A new study has identified the population “sweet spot” where a city is most sustainable and liveable, pinpointing the balance at which housing, jobs, transport and services operate in sync.

The Monash Institute of Transport Studies analysed 655 Australian cities and found sustainability peaks when a city’s population sits within four per cent of its ideal capacity.

Cities operating inside this narrow margin reported significant benefits, including average annual rental savings of $1,560 per household — amounting to $5.3 billion nationally — with 44,000 additional residents able to walk to work and 275,000 fewer households needing multiple cars.

The research revealed clear distinctions between cities at, above or below their ideal population.
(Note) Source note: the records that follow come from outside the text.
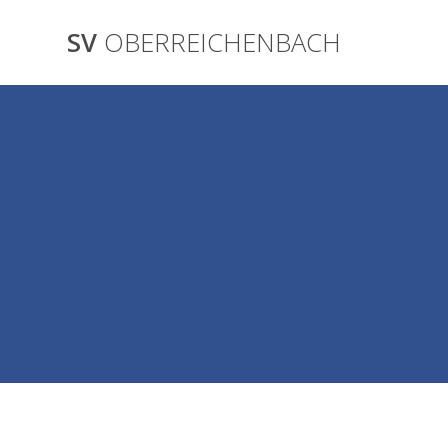
Skip
to
SV
OBERREICHENBACH
content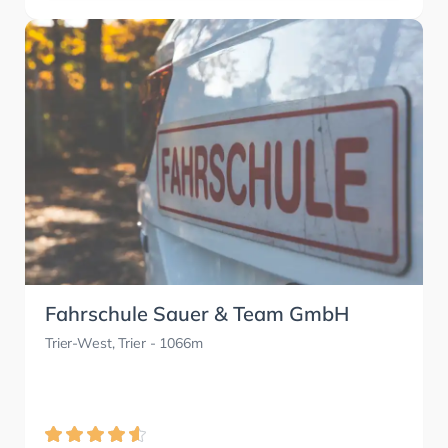
Fahrschule Sauer & Team GmbH
Trier-West, Trier
- 1066m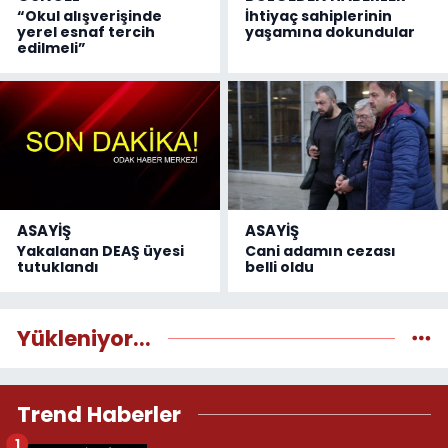
“Okul alışverişinde
İhtiyaç sahiplerinin
yerel esnaf tercih
yaşamına dokundular
edilmeli”
ASAYİŞ
ASAYİŞ
Yakalanan DEAŞ üyesi
Cani adamın cezası
tutuklandı
belli oldu
Yükleniyor...
Trend Haberler
1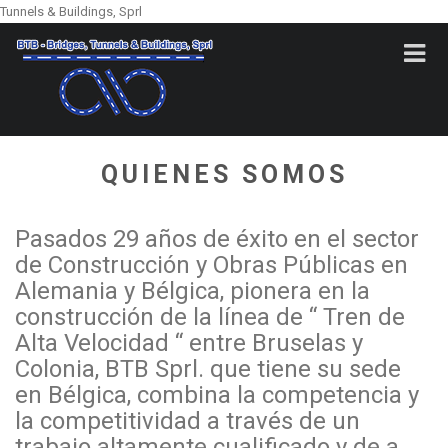
Tunnels & Buildings, Sprl
QUIENES SOMOS
Pasados 29 años de éxito en el sector
de Construcción y Obras Públicas en
Alemania y Bélgica, pionera en la
construcción de la línea de “ Tren de
Alta Velocidad “ entre Bruselas y
Colonia, BTB Sprl. que tiene su sede
en Bélgica, combina la competencia y
la competitividad a través de un
trabajo altamente cualificado y de a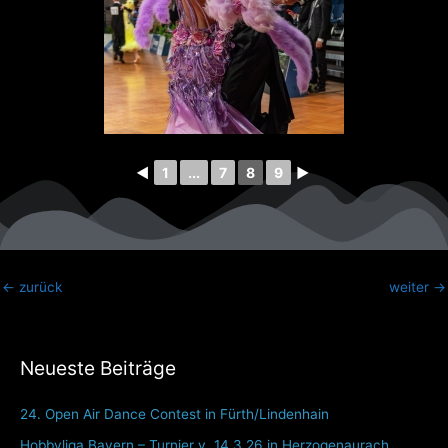
◄
1
...
7
8
9
►
←
zurück
weiter
→
Neueste Beiträge
24. Open Air Dance Contest in Fürth/Lindenhain
Hobbyliga Bayern – Turnier v. 14.3.26 in Herzogenaurach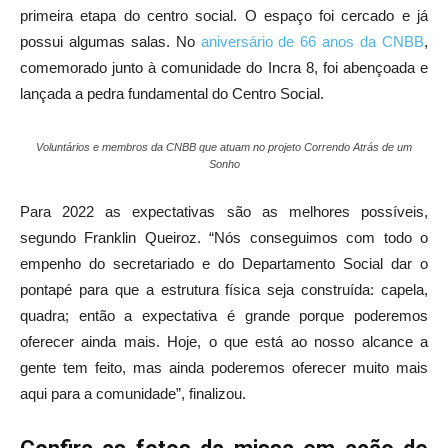
primeira etapa do centro social. O espaço foi cercado e já
possui algumas salas. No
aniversário de 66 anos da CNBB
,
comemorado junto à comunidade do Incra 8, foi abençoada e
lançada a pedra fundamental do Centro Social.
Voluntários e membros da CNBB que atuam no projeto Correndo Atrás de um
Sonho
Para 2022 as expectativas são as melhores possíveis,
segundo Franklin Queiroz. “Nós conseguimos com todo o
empenho do secretariado e do Departamento Social dar o
pontapé para que a estrutura física seja construída: capela,
quadra; então a expectativa é grande porque poderemos
oferecer ainda mais. Hoje, o que está ao nosso alcance a
gente tem feito, mas ainda poderemos oferecer muito mais
aqui para a comunidade”, finalizou.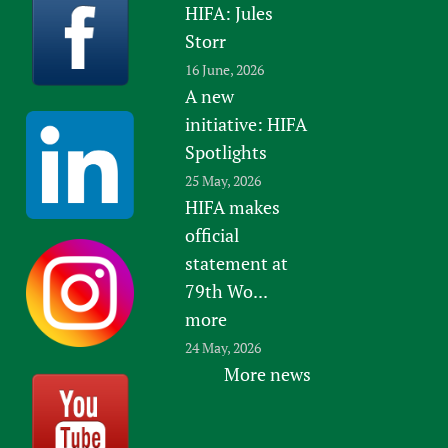
HIFA: Jules
Storr
16 June, 2026
A new
initiative: HIFA
Spotlights
25 May, 2026
HIFA makes
official
statement at
79th Wo...
more
24 May, 2026
More news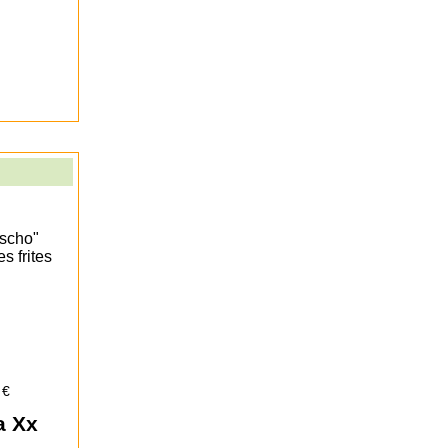
scho"
s frites
 €
a Xx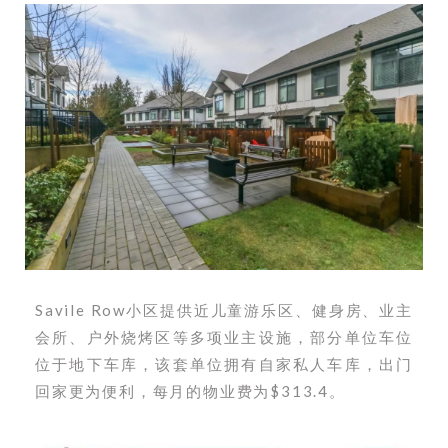
Savile Row小区提供近儿童游乐区、健身房、业主
会所、户外烧烤区等多项业主设施，部分单位车位
位于地下车库，该套单位拥有自家私人车库，出门
回家更为便利，每月的物业费为$313.4。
Perth and smaller regional hubs such as Port Pirie were found to be operating near their optimal size, while Melbourne and the Gold Coast were overstretched, facing higher costs and pressure on infrastructure.

Smaller towns offered affordable rents and more walkable commutes but had higher car reliance, while mid-sized cities performed well in train access yet suffered relative isolation.

Lead author Associate Professor Liton Kamruzzaman said the findings could help shape planning strategies for both existing and new cities.

“When a city grows too big, the signs are clear; longer commutes, traffic jams, soaring rents, and overcrowded services,” Associate Professor Kamruzzaman said.

“But when it’s too small, valuable infrastructure and opportunities go to waste.”

He said the study developed a model based on four measures of urban function — capital city status, job accessibility, service mix and connectivity — to determine the population ranges where a city’s systems operate most effectively.

“Using this research as a benchmark new cities could be designed with a population range that avoids the pitfalls of over- or under-capacity, while existing ones can be recalibrated through policy levers like transport links or decentralised jobs.”

Kamruzzaman cautioned against ranking larger and smaller centres against one another.

“This study shows it’s not about being large or small,” he said.

“It’s about whether a city’s population matches what its systems can handle.

“That’s the key to sustainability.”

The study suggests planning should move away from blunt growth targets towards more nuanced strategies, including stronger transport networks, improved land-use rules and policies to better distribute jobs.